Collected data entries:
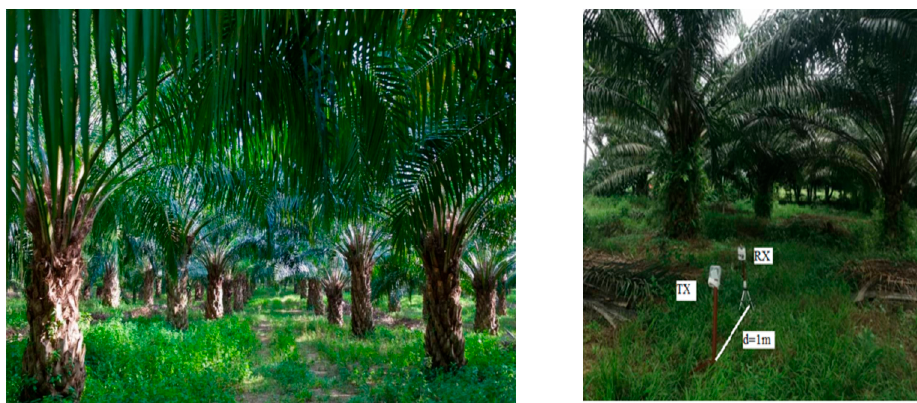
Figure 5. LOS links in between the two lines of trees ( left ); RSSI measurement ( right ).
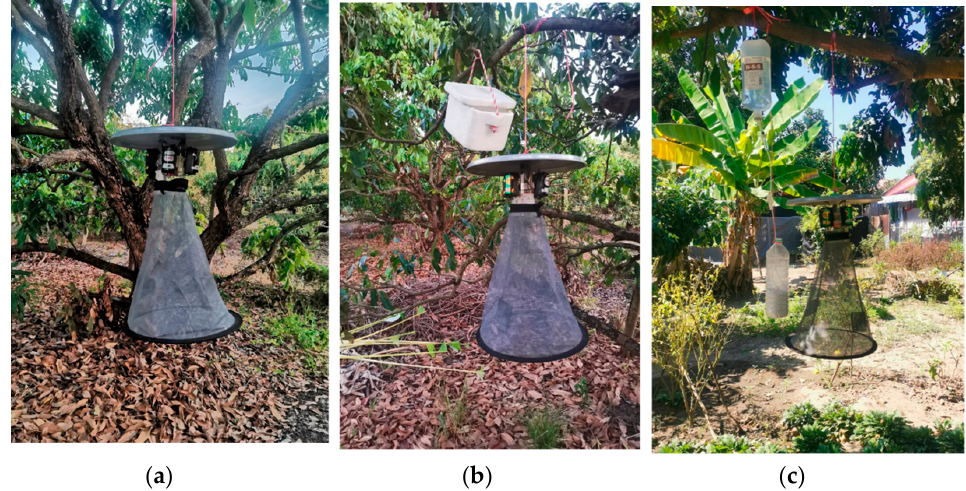
Figure 3. Three sets of traps in this study: ( a ) light trap (Set I); ( b ) light trap with dry ice (Set II); ( c ) light trap with CO 2 from limestone and acid reaction (Set III).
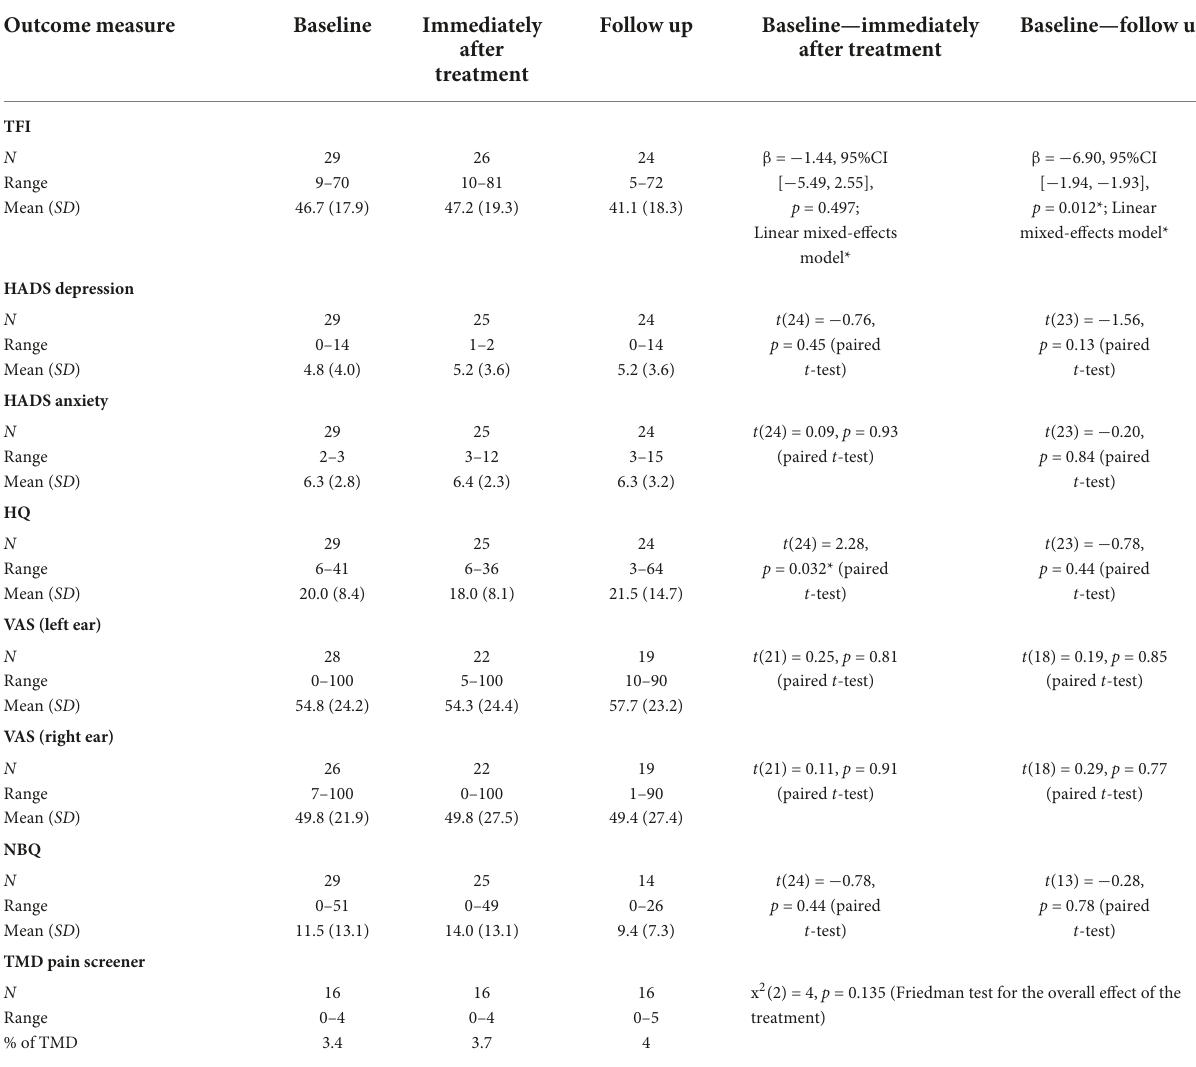
TABLE 1 Effect of treatment on primary and secondary outcome measures. Outcome measure Baseline Follow up Baseline—immediately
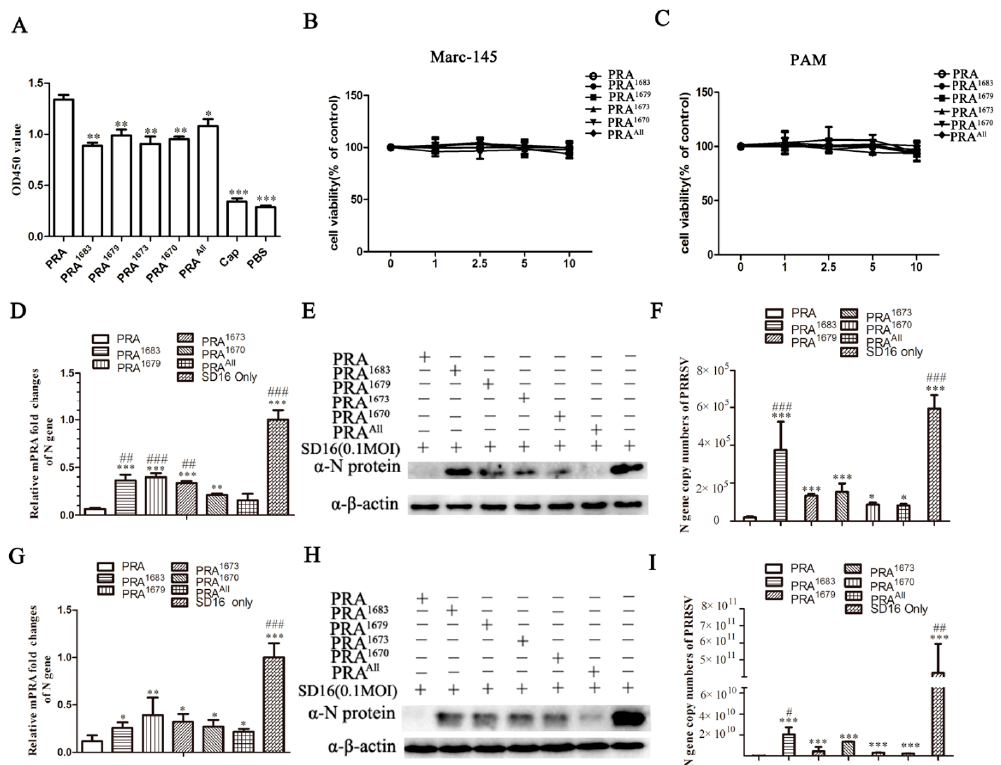
Figure 6. Impaired binding of Mab2-5G2 to PRA mutants correlates with reduced inhibition of PRRSV. ( A ) An ELISA-based virus capture assay performed by coating plates with PRA mutant proteins to capture free PRRSV virions followed by detection of captured PRRSV virions using PRRSV-convalescent swine serum and visualized by HPR-labeled goat anti-swine IgG secondary antibody. Wild-type PRA and recombinant PCV2 Cap protein served as positive control and negative control, respectively. ( B ) Potential cytotoxicity of PRA mutants (PRA 1683 , PRA 1679 , PRA 1673 , PRA 1670 , PRA all ) against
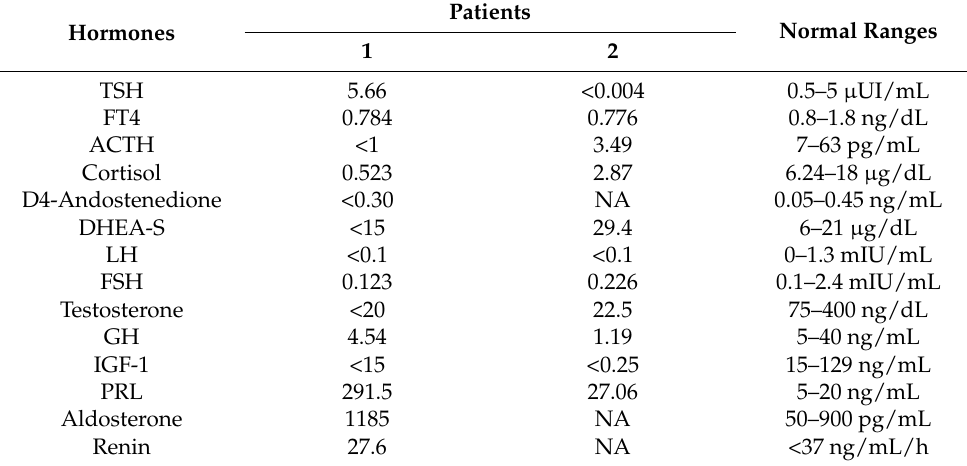
Table 1. Laboratory hormone tests of the two newborns diagnosed with CPHD. Hormones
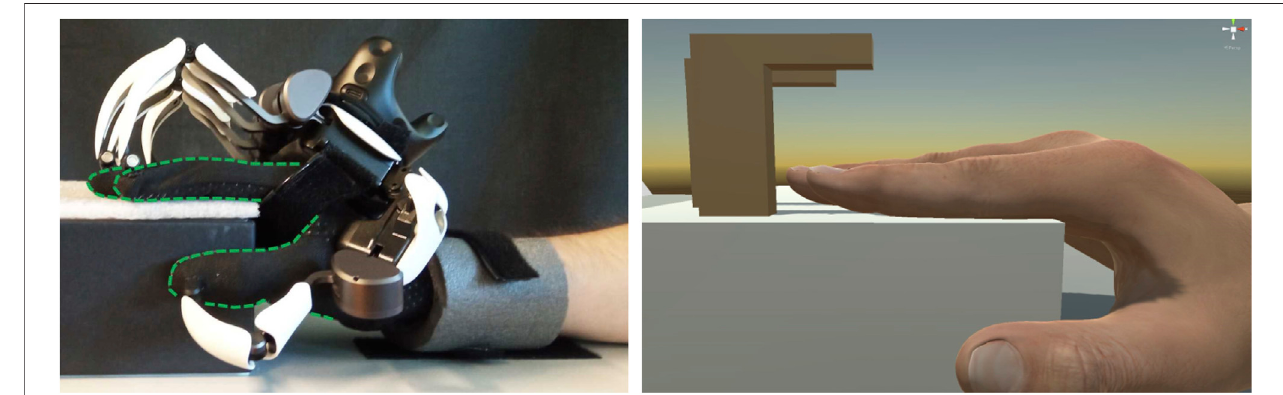
FIGURE 2 | Participant ’ s real hand (outlined in green) and corresponding virtual hand.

* _What this task involves_
Write out each line above with the word "secondary".

* _Your solution_
TABLE 1 Effect of treatment on primary and secondary outcome measures. Outcome measure Baseline Follow up Baseline—immediately
Figure 6. Impaired binding of Mab2-5G2 to PRA mutants correlates with reduced inhibition of PRRSV. ( A ) An ELISA-based virus capture assay performed by coating plates with PRA mutant proteins to capture free PRRSV virions followed by detection of captured PRRSV virions using PRRSV-convalescent swine serum and visualized by HPR-labeled goat anti-swine IgG secondary antibody. Wild-type PRA and recombinant PCV2 Cap protein served as positive control and negative control, respectively. ( B ) Potential cytotoxicity of PRA mutants (PRA 1683 , PRA 1679 , PRA 1673 , PRA 1670 , PRA all ) against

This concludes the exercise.